Directive =>
Retype each line of the records below, keeping every character, line break, and piece of punctuation unchanged.

[Start of Attachment]

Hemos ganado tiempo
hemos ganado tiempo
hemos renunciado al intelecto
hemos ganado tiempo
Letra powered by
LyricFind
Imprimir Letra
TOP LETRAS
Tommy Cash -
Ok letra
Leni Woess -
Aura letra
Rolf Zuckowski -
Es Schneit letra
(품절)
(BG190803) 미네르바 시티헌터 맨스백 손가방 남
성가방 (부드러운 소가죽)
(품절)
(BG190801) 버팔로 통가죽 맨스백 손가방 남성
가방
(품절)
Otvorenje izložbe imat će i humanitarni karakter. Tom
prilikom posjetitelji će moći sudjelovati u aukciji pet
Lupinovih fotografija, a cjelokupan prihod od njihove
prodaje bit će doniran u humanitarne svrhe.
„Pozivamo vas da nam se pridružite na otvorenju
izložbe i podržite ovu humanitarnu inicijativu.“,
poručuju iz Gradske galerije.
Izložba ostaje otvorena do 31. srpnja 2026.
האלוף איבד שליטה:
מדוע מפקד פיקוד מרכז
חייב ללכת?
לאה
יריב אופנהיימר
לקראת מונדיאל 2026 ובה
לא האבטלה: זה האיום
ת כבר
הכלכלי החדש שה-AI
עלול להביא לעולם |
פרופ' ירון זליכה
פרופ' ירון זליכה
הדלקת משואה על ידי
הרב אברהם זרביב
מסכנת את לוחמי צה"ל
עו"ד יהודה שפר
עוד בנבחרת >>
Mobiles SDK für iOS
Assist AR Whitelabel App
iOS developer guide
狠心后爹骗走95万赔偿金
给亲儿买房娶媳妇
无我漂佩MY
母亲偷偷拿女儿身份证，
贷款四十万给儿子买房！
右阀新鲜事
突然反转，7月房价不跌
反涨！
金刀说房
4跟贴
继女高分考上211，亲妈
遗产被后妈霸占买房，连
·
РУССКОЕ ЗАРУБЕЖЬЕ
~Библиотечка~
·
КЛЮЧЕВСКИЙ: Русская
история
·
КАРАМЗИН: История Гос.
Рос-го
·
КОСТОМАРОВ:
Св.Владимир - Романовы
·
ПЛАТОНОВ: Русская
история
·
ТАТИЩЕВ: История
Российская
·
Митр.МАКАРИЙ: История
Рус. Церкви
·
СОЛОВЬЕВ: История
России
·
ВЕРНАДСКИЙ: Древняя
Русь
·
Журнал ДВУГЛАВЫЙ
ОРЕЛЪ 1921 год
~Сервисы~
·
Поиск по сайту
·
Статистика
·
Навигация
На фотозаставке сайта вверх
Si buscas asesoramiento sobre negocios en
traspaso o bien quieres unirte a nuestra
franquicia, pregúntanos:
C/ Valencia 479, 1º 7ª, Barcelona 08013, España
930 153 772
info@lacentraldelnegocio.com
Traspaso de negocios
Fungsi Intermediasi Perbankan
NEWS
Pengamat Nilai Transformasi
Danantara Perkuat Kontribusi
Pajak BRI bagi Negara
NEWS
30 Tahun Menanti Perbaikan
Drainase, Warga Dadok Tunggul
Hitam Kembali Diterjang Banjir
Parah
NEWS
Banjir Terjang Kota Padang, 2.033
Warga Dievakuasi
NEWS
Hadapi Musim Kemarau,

[End of Attachment]

Written response =>
Hemos ganado tiempo
hemos ganado tiempo
hemos renunciado al intelecto
hemos ganado tiempo
Letra powered by
LyricFind
Imprimir Letra
TOP LETRAS
Tommy Cash -
Ok letra
Leni Woess -
Aura letra
Rolf Zuckowski -
Es Schneit letra
(품절)
(BG190803) 미네르바 시티헌터 맨스백 손가방 남
성가방 (부드러운 소가죽)
(품절)
(BG190801) 버팔로 통가죽 맨스백 손가방 남성
가방
(품절)
Otvorenje izložbe imat će i humanitarni karakter. Tom
prilikom posjetitelji će moći sudjelovati u aukciji pet
Lupinovih fotografija, a cjelokupan prihod od njihove
prodaje bit će doniran u humanitarne svrhe.
„Pozivamo vas da nam se pridružite na otvorenju
izložbe i podržite ovu humanitarnu inicijativu.“,
poručuju iz Gradske galerije.
Izložba ostaje otvorena do 31. srpnja 2026.
האלוף איבד שליטה:
מדוע מפקד פיקוד מרכז
חייב ללכת?
לאה
יריב אופנהיימר
לקראת מונדיאל 2026 ובה
לא האבטלה: זה האיום
ת כבר
הכלכלי החדש שה-AI
עלול להביא לעולם |
פרופ' ירון זליכה
פרופ' ירון זליכה
הדלקת משואה על ידי
הרב אברהם זרביב
מסכנת את לוחמי צה"ל
עו"ד יהודה שפר
עוד בנבחרת >>
Mobiles SDK für iOS
Assist AR Whitelabel App
iOS developer guide
狠心后爹骗走95万赔偿金
给亲儿买房娶媳妇
无我漂佩MY
母亲偷偷拿女儿身份证，
贷款四十万给儿子买房！
右阀新鲜事
突然反转，7月房价不跌
反涨！
金刀说房
4跟贴
继女高分考上211，亲妈
遗产被后妈霸占买房，连
·
РУССКОЕ ЗАРУБЕЖЬЕ
~Библиотечка~
·
КЛЮЧЕВСКИЙ: Русская
история
·
КАРАМЗИН: История Гос.
Рос-го
·
КОСТОМАРОВ:
Св.Владимир - Романовы
·
ПЛАТОНОВ: Русская
история
·
ТАТИЩЕВ: История
Российская
·
Митр.МАКАРИЙ: История
Рус. Церкви
·
СОЛОВЬЕВ: История
России
·
ВЕРНАДСКИЙ: Древняя
Русь
·
Журнал ДВУГЛАВЫЙ
ОРЕЛЪ 1921 год
~Сервисы~
·
Поиск по сайту
·
Статистика
·
Навигация
На фотозаставке сайта вверх
Si buscas asesoramiento sobre negocios en
traspaso o bien quieres unirte a nuestra
franquicia, pregúntanos:
C/ Valencia 479, 1º 7ª, Barcelona 08013, España
930 153 772
info@lacentraldelnegocio.com
Traspaso de negocios
Fungsi Intermediasi Perbankan
NEWS
Pengamat Nilai Transformasi
Danantara Perkuat Kontribusi
Pajak BRI bagi Negara
NEWS
30 Tahun Menanti Perbaikan
Drainase, Warga Dadok Tunggul
Hitam Kembali Diterjang Banjir
Parah
NEWS
Banjir Terjang Kota Padang, 2.033
Warga Dievakuasi
NEWS
Hadapi Musim Kemarau,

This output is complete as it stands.